##### Records for the exercise
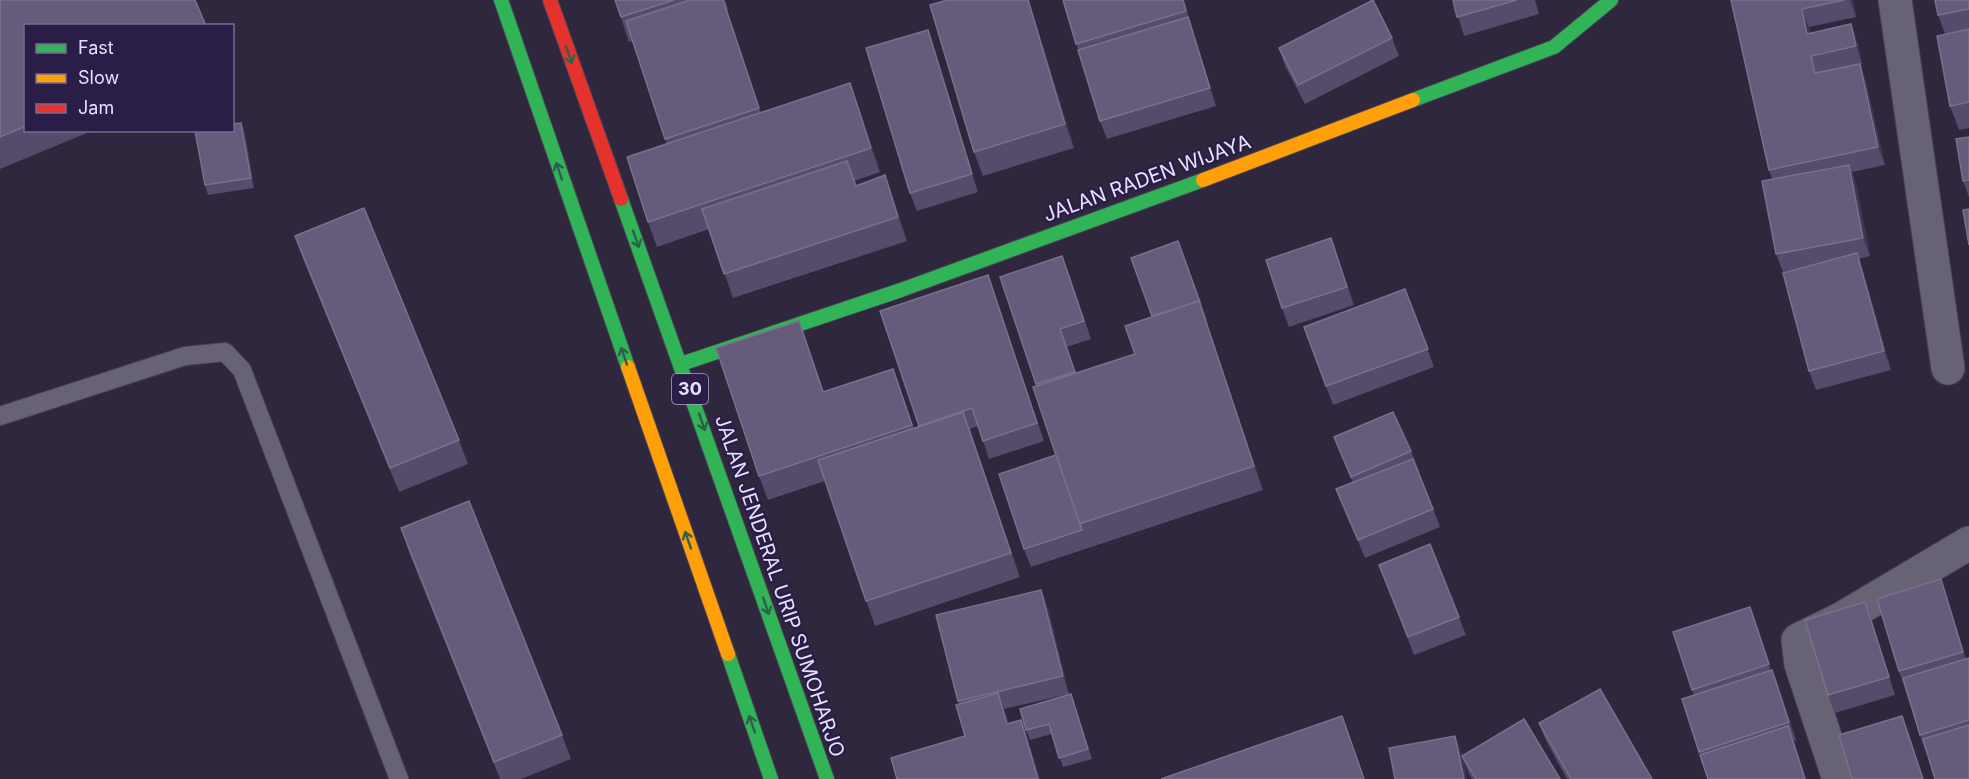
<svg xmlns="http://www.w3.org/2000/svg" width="1969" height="779" viewBox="0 0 1969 779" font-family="Inter,sans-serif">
	<rect width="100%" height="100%" fill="#2e273d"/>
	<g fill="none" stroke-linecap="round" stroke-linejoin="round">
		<g stroke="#494356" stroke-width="20">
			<polyline id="lane" points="0,416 185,356 225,352 242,370 399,779"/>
		</g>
		<g stroke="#494356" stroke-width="35">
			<g id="street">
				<polyline points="1895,0 1948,368"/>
				<polyline points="1839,779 1801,664 1798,640 1841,619 1969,543"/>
			</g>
		</g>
		<g stroke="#494356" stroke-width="16">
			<g id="fast">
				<polyline points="501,0 628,367"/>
				<polyline points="1413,100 1554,47 1611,0"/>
				<polyline points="621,199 827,779"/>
				<polyline points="681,364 901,290 1203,180"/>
				<polyline points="728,654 771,779"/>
			</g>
		</g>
		<g stroke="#494356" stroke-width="16">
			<g id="slow">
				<polyline points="1203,180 1413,100"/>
				<polyline points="628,367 728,654"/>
			</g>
		</g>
		<g stroke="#494356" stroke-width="16">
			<polyline id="jam" points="550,0 621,199"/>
		</g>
		<use href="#lane" stroke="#686374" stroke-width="18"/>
		<use href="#street" stroke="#686374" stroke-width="33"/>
		<use href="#fast" stroke="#30b455" stroke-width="14"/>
		<use href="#slow" stroke="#ff9f0a" stroke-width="14"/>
		<use href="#jam" stroke="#e5322d" stroke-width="14"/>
	</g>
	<g fill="#564b6a">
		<polygon points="0,0 26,26 26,130 94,130 0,169"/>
		<polygon points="615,0 725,0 728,9 727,10 761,113 859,108 880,172 854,181 856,185 885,175 907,241 733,298 709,229 657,247 648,222 667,144 632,41 629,42"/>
		<polygon points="947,0 1029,0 1074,148 983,176 974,152"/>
		<polygon points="1063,0 1184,0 1216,106 1107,139 1100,121"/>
		<polygon points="1453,0 1535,0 1539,14 1464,36"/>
		<polygon points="1731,0 1853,0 1856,17 1809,27 1810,33 1858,43 1862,64 1860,65 1866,82 1885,165 1852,172 1856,183 1870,256 1859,259 1863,271 1891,370 1816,390 1809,371 1796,270 1783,272 1776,254 1772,179 1769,170"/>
		<polygon points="1969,0 1969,128 1959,130 1950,106 1945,34 1938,15"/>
		<polygon points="1392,38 1399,56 1305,104 1285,66 1279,48"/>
		<polygon points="934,48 978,192 917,211 910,193"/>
		<polygon points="245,132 254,188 208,195 205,185"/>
		<polygon points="1969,137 1969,197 1963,181"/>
		<polygon points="295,236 459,440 468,464 399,492 304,261"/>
		<polygon points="1331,238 1354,305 1289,327 1282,308"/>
		<polygon points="1178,241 1207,320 1206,320 1263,490 1031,567 1024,549 1056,455 1037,386 1000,277 1069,274 1091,339 1067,347 1076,373 1135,354 1152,316"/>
		<polygon points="1405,289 1434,367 1333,405 1304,327"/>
		<polygon points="994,293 1044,441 989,459 978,426 970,429 1020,577 875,626 825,481 768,500 759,476 799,321 824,392 893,369 914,428 919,427"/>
		<polygon points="1334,437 1411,451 1440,527 1365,558 1336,489 1353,483"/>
		<polygon points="401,528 562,735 571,759 521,779 500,779 409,552"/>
		<polygon points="1379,565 1459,617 1466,635 1414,655"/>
		<polygon points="1941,579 1966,659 1969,658 1969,779 1927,753 1926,753 1899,671"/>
		<polygon points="1048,608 1069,694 1004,709 1009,724 1021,720 1029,744 1040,779 897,779 965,736 958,701"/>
		<polygon points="1872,620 1895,695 1835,713 1828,695"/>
		<polygon points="1756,625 1771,670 1772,670 1779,688 1796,740 1794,741 1806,779 1708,779 1682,699 1694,695 1673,632"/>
		<polygon points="1071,694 1092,759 1063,767 1052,734 1030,740 1026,730"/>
		<polygon points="1539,723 1652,779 1567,779 1546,741"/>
		<polygon points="1462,756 1560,779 1472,779 1469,774 1463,759 1467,779 1395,779"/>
	</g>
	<g fill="#3f3651">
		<polygon points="1028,0 1029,0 1074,148 1065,124"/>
		<polygon points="1183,0 1184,0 1216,106 1210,88"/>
		<polygon points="1850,0 1853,0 1856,17"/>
		<polygon points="1802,9 1809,27 1814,52 1807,34"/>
		<polygon points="1851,24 1858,43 1862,64 1856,46"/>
		<polygon points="928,30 934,48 978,192 972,174"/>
		<polygon points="1860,64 1866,82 1885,165 1878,147"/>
		<polygon points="850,83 859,108 880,172 871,148"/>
		<polygon points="241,123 245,132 254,188 251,178"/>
		<polygon points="1849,165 1856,183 1870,256 1863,238"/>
		<polygon points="885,175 893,200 907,241 898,217"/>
		<polygon points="1857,253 1863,271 1891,370 1884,351"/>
		<polygon points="1199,301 1207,325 1263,490 1254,466"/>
		<polygon points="963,412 972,436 1020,577 1011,553"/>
		<polygon points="1941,579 1947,597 1969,668 1963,652"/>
		<polygon points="1041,590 1048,608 1069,694 1063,676"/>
		<polygon points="1865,602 1872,620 1895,695 1889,677"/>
		<polygon points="1772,670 1779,688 1796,740 1789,722"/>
		<polygon points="998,693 1007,717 1016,748 1007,724"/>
		<polygon points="1902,716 1909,734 1923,779"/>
		<polygon points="1021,720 1029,744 1040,779 1038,779"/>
		<polygon points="1788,726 1795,744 1806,779 1805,779"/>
		<polygon points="1455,736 1462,754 1467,779 1464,779"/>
	</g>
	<g fill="#665b7a" stroke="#7a708e" stroke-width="1.5">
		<polygon points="0,0 195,0 206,26 26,26 26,126 0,137"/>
		<polygon points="615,0 674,0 621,17"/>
		<polygon points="690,0 723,0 759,108 665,139 626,21"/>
		<polygon points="947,0 1028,0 1065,124 974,152 930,5"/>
		<polygon points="1063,0 1183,0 1186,11 1076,44"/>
		<polygon points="1373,0 1392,38 1298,85 1279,48"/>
		<polygon points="1453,0 1517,0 1457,17"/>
		<polygon points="1731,0 1844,0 1802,9 1807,34 1851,24 1856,46 1811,56 1815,73 1860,64 1878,147 1769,170"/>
		<polygon points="1935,0 1969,0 1969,9 1938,15"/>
		<polygon points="1188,17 1210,88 1100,121 1078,50"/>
		<polygon points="1969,29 1969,102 1950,106 1937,36"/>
		<polygon points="928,30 972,174 910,193 866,48"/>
		<polygon points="850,83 871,148 648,222 627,157"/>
		<polygon points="241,123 251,178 205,185 195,131 232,130 232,124"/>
		<polygon points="1969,137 1969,180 1963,181 1956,139"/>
		<polygon points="847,161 856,186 885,175 898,217 724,274 702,209"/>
		<polygon points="1849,165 1863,238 1776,254 1762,181"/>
		<polygon points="364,208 459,440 390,468 295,236"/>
		<polygon points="1969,209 1969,245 1963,210"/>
		<polygon points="1331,238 1347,287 1282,308 1266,260"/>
		<polygon points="1178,241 1200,302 1199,302 1199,301 1152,316 1131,258"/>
		<polygon points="1857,253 1884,351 1809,371 1783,273"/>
		<polygon points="1062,256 1084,321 1060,329 1075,372 1036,384 1000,277"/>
		<polygon points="988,275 1037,423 983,441 972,408 919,426 880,311"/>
		<polygon points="1405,289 1428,349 1326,386 1304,327"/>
		<polygon points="1199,301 1254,466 1079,524 1033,387 1135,354 1125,326"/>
		<polygon points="799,321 823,392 893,369 912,425 759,476 716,348"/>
		<polygon points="963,412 1011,553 866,601 818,460"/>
		<polygon points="1393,412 1411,451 1351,477 1334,437"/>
		<polygon points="1056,455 1082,530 1024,549 999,474"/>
		<polygon points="1413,459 1433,509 1358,540 1336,489"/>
		<polygon points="469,501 562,735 494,762 401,528"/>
		<polygon points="1430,544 1459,617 1408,637 1379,565"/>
		<polygon points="1941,579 1963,652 1899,671 1877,599"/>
		<polygon points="1041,590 1063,676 958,701 936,615"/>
		<polygon points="1865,602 1889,677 1828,695 1805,620"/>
		<polygon points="1750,607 1769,664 1692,690 1673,632"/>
		<polygon points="1969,658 1969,720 1920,735 1903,678"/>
		<polygon points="1772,670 1789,722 1699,752 1682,699"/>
		<polygon points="1600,689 1652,779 1571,779 1539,723"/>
		<polygon points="998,693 1007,724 1021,720 1038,779 897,779 891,758 965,736 956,705"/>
		<polygon points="1071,694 1088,749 1059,758 1049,724 1026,730 1020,709"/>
		<polygon points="1342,716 1364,779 1161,779"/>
		<polygon points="1902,716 1923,779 1852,779 1839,735"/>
		<polygon points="1524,719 1560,779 1476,779 1462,756"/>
		<polygon points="1969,725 1969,779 1935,779 1923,739"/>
		<polygon points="1788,726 1805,779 1708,779 1700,755"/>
		<polygon points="1455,736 1464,779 1395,779 1389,748"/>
	</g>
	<defs><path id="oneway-shaft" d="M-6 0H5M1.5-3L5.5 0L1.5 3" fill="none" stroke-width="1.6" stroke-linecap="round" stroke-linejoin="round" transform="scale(1.5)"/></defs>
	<g stroke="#2d614d">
		<use href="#oneway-shaft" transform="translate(569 55) rotate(70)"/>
		<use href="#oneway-shaft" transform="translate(559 171) rotate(-109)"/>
		<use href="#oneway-shaft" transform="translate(636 239) rotate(70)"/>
		<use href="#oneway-shaft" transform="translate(624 356) rotate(-109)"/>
		<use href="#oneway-shaft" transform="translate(702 422) rotate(71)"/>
		<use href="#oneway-shaft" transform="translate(688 540) rotate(-109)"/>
		<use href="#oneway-shaft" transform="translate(766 606) rotate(71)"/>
		<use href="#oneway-shaft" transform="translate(752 724) rotate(-109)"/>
	</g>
	<g text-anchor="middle" stroke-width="4.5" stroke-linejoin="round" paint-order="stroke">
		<rect fill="#2a1d47" stroke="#aea6c6" stroke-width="1.5" x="672" y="374" width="36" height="30" rx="4.5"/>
		<g font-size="18" font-weight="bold" fill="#e7e1fd">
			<text x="690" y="395">30</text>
		</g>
		<g font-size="20" fill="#e7e1fd" stroke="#2a1d47">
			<text transform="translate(1147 178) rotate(-20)" y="7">JALAN RADEN WIJAYA</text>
			<text transform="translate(780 586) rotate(71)" y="7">JALAN JENDERAL URIP SUMOHARJO</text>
		</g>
	</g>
	<rect x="24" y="24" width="210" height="108" fill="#2a1d47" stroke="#766b90" stroke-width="1.5"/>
	<rect x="36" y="44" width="30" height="9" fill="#30b455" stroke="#766b90" stroke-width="1.5"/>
	<text x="78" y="54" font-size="18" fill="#e7e1fd">Fast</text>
	<rect x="36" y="74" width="30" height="9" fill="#ff9f0a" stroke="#766b90" stroke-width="1.5"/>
	<text x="78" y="84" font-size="18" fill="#e7e1fd">Slow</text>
	<rect x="36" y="104" width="30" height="9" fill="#e5322d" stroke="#766b90" stroke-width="1.5"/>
	<text x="78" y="114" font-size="18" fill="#e7e1fd">Jam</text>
</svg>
##########
Your goal
Take every line of the material that contains the word "none", and copy it.

Answer
	<g fill="none" stroke-linecap="round" stroke-linejoin="round">
	<defs><path id="oneway-shaft" d="M-6 0H5M1.5-3L5.5 0L1.5 3" fill="none" stroke-width="1.6" stroke-linecap="round" stroke-linejoin="round" transform="scale(1.5)"/></defs>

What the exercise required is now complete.